I have implemented the following methods in myViewController

- (void)controlTextDidBeginEditing:(NSNotification *)aNotification
- (void)controlTextDidEndEditing:(NSNotification *)aNotification

Neither get called. The text field is being inserted into a NSMatrix. So I tried

mapMatrix.delegate = (id)myViewController;

and implemented the following methods in myViewController

- (BOOL)textShouldBeginEditing:(NSText *)textObject;
- (BOOL)textShouldEndEditing:(NSText *)textObject;

Again, neither gets called. I would very much appreciate any input.

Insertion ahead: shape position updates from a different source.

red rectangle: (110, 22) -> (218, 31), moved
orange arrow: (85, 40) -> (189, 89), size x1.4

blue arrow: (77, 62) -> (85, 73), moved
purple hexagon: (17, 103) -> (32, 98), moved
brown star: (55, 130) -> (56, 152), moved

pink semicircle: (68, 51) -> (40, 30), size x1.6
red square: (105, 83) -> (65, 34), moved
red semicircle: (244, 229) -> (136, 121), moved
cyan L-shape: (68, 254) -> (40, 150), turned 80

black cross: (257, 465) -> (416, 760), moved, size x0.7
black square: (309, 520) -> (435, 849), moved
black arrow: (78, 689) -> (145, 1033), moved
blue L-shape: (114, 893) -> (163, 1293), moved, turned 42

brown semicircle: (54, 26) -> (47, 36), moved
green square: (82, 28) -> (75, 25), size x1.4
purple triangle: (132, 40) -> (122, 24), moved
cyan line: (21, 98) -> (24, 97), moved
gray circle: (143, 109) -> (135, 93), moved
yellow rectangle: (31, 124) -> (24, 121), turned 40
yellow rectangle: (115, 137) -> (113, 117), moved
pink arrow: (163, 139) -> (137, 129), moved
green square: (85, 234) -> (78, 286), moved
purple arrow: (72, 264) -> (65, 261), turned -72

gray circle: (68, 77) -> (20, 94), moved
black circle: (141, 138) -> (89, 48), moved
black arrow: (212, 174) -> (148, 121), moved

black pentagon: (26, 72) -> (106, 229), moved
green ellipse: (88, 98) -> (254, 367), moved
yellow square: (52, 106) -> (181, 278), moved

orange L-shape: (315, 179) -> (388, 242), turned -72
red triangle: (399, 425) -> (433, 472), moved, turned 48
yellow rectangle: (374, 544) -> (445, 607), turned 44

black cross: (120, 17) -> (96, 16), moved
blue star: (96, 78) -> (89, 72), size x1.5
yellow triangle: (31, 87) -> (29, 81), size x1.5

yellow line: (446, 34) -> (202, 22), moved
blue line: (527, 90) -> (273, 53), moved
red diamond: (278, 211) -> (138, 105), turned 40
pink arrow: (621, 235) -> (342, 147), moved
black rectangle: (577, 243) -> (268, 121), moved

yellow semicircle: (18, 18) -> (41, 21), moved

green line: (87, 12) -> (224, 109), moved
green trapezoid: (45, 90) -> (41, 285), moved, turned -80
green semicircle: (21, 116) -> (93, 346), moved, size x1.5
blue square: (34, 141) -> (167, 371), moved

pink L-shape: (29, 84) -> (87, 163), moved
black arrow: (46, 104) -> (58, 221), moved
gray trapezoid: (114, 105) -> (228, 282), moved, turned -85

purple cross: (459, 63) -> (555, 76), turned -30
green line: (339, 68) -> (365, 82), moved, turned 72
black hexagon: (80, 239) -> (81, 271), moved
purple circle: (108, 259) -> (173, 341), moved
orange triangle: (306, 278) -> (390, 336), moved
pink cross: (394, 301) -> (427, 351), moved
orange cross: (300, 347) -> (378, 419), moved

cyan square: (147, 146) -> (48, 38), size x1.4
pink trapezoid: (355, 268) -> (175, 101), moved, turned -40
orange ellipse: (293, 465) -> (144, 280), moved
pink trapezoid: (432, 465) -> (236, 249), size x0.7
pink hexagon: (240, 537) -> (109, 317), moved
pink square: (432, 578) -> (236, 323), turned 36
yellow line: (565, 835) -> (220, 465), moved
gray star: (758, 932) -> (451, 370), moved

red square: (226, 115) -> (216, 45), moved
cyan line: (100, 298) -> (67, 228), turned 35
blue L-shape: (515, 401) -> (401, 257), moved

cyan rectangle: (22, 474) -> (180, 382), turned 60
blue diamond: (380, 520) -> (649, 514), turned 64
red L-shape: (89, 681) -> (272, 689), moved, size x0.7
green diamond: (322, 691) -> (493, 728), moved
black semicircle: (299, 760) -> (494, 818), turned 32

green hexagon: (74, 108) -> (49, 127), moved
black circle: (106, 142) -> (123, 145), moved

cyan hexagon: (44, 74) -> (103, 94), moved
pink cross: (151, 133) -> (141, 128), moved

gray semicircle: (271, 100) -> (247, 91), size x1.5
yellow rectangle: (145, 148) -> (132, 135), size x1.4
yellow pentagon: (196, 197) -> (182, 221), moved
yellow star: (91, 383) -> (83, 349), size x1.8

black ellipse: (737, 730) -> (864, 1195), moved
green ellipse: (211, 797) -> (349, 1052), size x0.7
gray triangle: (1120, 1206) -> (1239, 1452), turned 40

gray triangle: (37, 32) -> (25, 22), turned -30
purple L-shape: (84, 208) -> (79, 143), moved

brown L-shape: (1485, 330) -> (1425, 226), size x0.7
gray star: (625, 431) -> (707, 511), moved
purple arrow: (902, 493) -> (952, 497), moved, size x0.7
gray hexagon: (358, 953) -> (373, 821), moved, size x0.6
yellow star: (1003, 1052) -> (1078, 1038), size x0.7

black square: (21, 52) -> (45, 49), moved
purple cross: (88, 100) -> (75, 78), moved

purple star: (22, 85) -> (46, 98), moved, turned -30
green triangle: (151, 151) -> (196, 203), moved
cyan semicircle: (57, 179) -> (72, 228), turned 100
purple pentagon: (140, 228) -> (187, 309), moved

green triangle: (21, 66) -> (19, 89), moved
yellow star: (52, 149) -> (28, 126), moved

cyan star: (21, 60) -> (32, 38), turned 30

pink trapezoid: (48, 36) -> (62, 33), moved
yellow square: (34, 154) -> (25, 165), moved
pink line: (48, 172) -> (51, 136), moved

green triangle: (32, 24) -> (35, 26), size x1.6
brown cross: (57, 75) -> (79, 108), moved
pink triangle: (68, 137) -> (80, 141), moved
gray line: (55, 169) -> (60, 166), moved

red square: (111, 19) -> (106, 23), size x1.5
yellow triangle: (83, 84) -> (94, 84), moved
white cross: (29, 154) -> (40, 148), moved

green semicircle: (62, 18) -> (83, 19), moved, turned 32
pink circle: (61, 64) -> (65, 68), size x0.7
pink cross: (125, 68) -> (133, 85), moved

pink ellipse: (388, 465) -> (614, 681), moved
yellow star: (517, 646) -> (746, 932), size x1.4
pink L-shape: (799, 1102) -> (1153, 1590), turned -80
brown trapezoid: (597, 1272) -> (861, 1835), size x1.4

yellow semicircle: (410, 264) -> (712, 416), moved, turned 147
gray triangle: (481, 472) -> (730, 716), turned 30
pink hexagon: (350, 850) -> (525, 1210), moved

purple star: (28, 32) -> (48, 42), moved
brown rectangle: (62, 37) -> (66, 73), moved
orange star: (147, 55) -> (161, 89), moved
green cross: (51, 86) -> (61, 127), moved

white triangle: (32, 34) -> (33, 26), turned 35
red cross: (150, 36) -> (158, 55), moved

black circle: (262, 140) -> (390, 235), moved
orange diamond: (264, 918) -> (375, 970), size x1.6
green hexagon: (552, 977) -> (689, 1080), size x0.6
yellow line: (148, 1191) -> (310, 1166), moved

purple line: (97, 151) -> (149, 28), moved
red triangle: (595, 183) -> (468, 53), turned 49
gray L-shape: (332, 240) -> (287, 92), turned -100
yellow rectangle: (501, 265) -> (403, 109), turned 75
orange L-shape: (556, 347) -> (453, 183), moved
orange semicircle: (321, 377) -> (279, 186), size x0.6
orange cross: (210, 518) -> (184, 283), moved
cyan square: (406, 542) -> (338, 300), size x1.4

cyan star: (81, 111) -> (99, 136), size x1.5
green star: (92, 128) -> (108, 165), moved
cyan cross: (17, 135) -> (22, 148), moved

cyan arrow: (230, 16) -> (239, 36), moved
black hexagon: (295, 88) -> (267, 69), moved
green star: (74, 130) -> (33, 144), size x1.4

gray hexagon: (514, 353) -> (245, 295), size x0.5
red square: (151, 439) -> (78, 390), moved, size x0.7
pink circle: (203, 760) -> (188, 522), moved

Ultimately what I'm trying to do is intercept when the user presses the tab key to advance from one cell in the matrix to the next. Sorry, should have stated that to begin with.

  • 1
    Are you sure `myViewController` has been set and is different from `nil` **before** you set it as the text field’s delegate? –  Jul 06 '11 at 09:45
  • Further to @Bavarious's comment, in which method are you creating the text field? – Rob Keniger Jul 06 '11 at 23:50
  • Yes, definitely sure it isn't nil. The method, where the text fields are created, is in a different object than myViewController. I tried using self as indicated below and placed the delegate methods in the same object, but it still didn't work. – Scott Henderson Jul 07 '11 at 03:43

1 Answers1

0
[replaceCell setDelegate:self];

or

replaceCell.delegate=self;

self in this context is your current viewcontroller where this code appears.